遠回りした浪曲との出会い ― 2016年06月23日 23:59
一昨日、東京の荏原中延を訪ねました。東急池上線は何度か乗っていますがこの駅に降りたのは初めてです。駅前は南北に商店街が延びていかにも下町風ですが、都心に近いせいか昔ながらの東京の雰囲気も残っているように感じます。駅を降りて北へ向かい徒歩4分ぐらいのところにある「隣町珈琲」という喫茶店で開かれたあるイベントに参加してきました。
皆さんは浪曲を聴いたことがあるでしょうか。“浪花節”とも呼ばれる語りの芸能です。その昔、父親がカセットテープで良く聴いていたのが広沢虎造という浪曲師の「石松三十石船」。「馬鹿は死ななぁきゃなおらない」という有名な台詞が出てくる話ですが、独特のだみ声に馴染めなかったことと、父親そのものへの反発心から今に至るまで伝統芸能の中で私が最も関心を遠ざけてきたものの一つです。

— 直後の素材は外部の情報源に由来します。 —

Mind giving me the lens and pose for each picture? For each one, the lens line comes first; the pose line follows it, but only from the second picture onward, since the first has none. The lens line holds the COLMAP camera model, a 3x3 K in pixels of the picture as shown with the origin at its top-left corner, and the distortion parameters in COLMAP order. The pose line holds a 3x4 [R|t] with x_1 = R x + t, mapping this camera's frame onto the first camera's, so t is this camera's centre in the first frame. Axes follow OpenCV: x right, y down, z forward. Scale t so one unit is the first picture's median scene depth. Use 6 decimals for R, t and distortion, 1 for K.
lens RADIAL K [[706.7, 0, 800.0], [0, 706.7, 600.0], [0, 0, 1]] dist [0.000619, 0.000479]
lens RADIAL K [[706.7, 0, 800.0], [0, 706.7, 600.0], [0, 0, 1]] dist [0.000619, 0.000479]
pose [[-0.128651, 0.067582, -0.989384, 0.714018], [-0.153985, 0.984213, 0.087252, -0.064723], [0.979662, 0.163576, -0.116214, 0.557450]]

その浪曲を定員20名の小さな喫茶店で聴きました。語りは玉川奈々福さんという女性浪曲師。様々なジャンルの芸能者とのコラボレーションや企画プロデュースも多い実力者です。脇で三味線を弾く曲師は斯界随一とも呼ばれる名手沢村豊子師匠。浪曲の曲師は舞台の裏に隠れていたりすることも多いようですが、この二人の場合はお互いがすぐ隣にいて、語りと掛け声が響き合うような濃密なコミュニケーションが成り立っていました。そのことにまず驚かされました。そしてすぐに、あぁこれはパンソリの歌い手と鼓手に似ているなとも感じました。

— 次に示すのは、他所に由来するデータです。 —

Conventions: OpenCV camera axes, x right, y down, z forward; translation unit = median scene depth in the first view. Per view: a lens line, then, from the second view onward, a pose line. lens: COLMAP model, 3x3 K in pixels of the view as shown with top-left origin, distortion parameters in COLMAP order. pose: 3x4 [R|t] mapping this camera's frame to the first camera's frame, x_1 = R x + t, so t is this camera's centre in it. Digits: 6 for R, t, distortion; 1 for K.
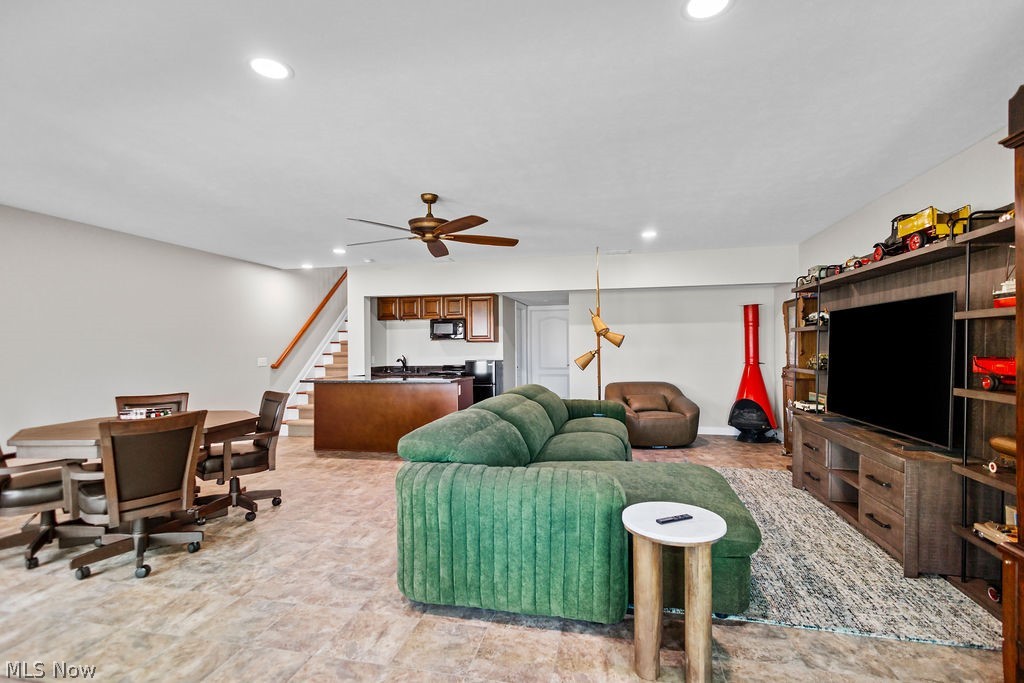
lens RADIAL K [[477.3, 0, 512.0], [0, 477.3, 341.5], [0, 0, 1]] dist [0.012329, -0.004372]
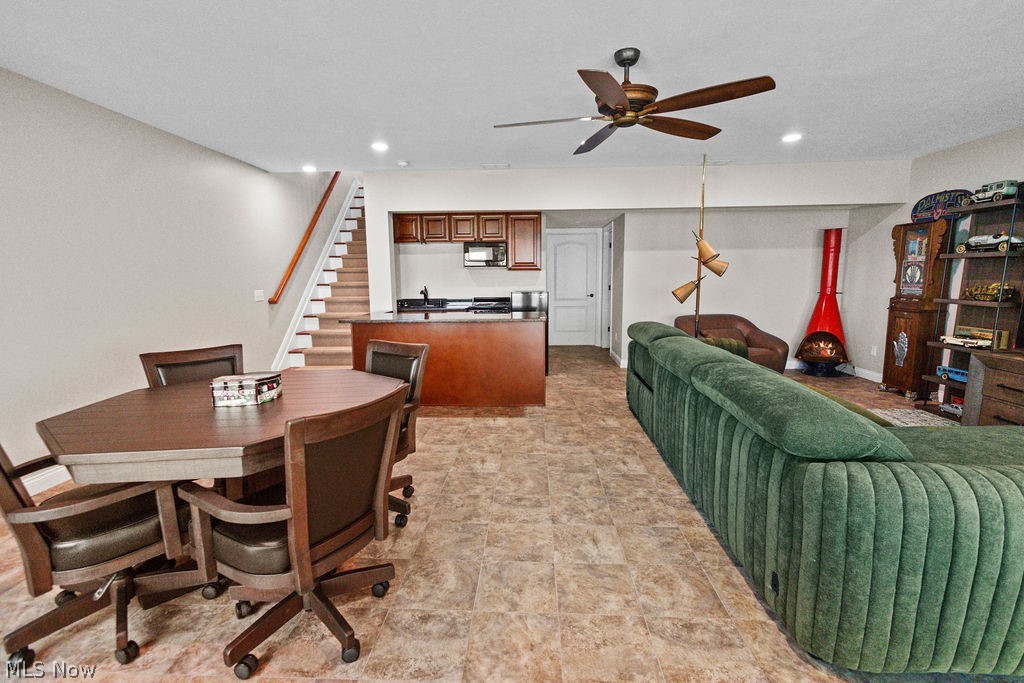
lens RADIAL K [[482.7, 0, 512.0], [0, 482.7, 341.5], [0, 0, 1]] dist [0.006060, 0.000229]
pose [[0.986739, -0.022705, 0.160716, -0.283358], [-0.001286, 0.989043, 0.147624, 0.000074], [-0.162307, -0.145873, 0.975898, 0.183723]]
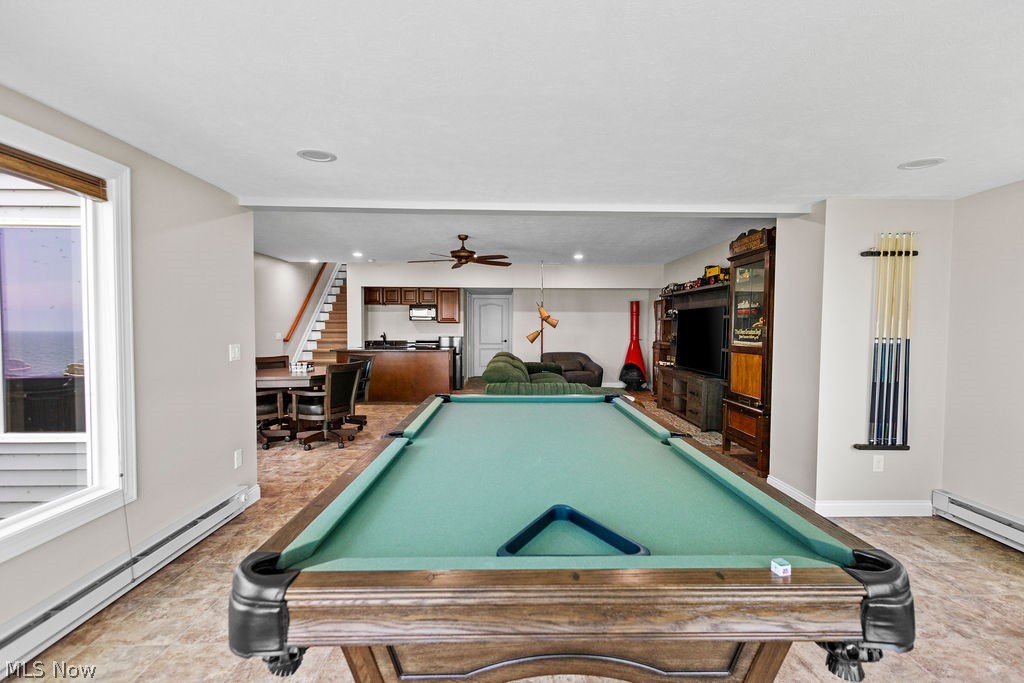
lens RADIAL K [[467.1, 0, 510.7], [0, 467.1, 336.8], [0, 0, 1]] dist [0.013419, -0.000192]
pose [[0.975187, 0.007972, 0.221241, -0.228815], [-0.015349, 0.999381, 0.031648, -0.005125], [-0.220852, -0.034259, 0.974705, -0.390629]]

奈々福さんの軽妙な進行で客席からの掛け声も練習し、さて聴いた演目はというと古典と新作の二席。奈々福さんが一番最初に師匠から習ったという「陸奥間違い」、そして豊子師匠との関わりを語る新作の「豊子と奈々福の浪花節更紗」。笑いの絶えない1時間30分でした。
ところで、こうした放浪から生まれた芸能には、市井に生きる人々が権威に対する揶揄を込めたメッセージがどこかにあるような気がします。何かにつけ大義名分で“管理”・“強制”しようとする輩がはびこる前に、放浪芸人の魂を市民の側で盛り上げたいと今痛切に思います。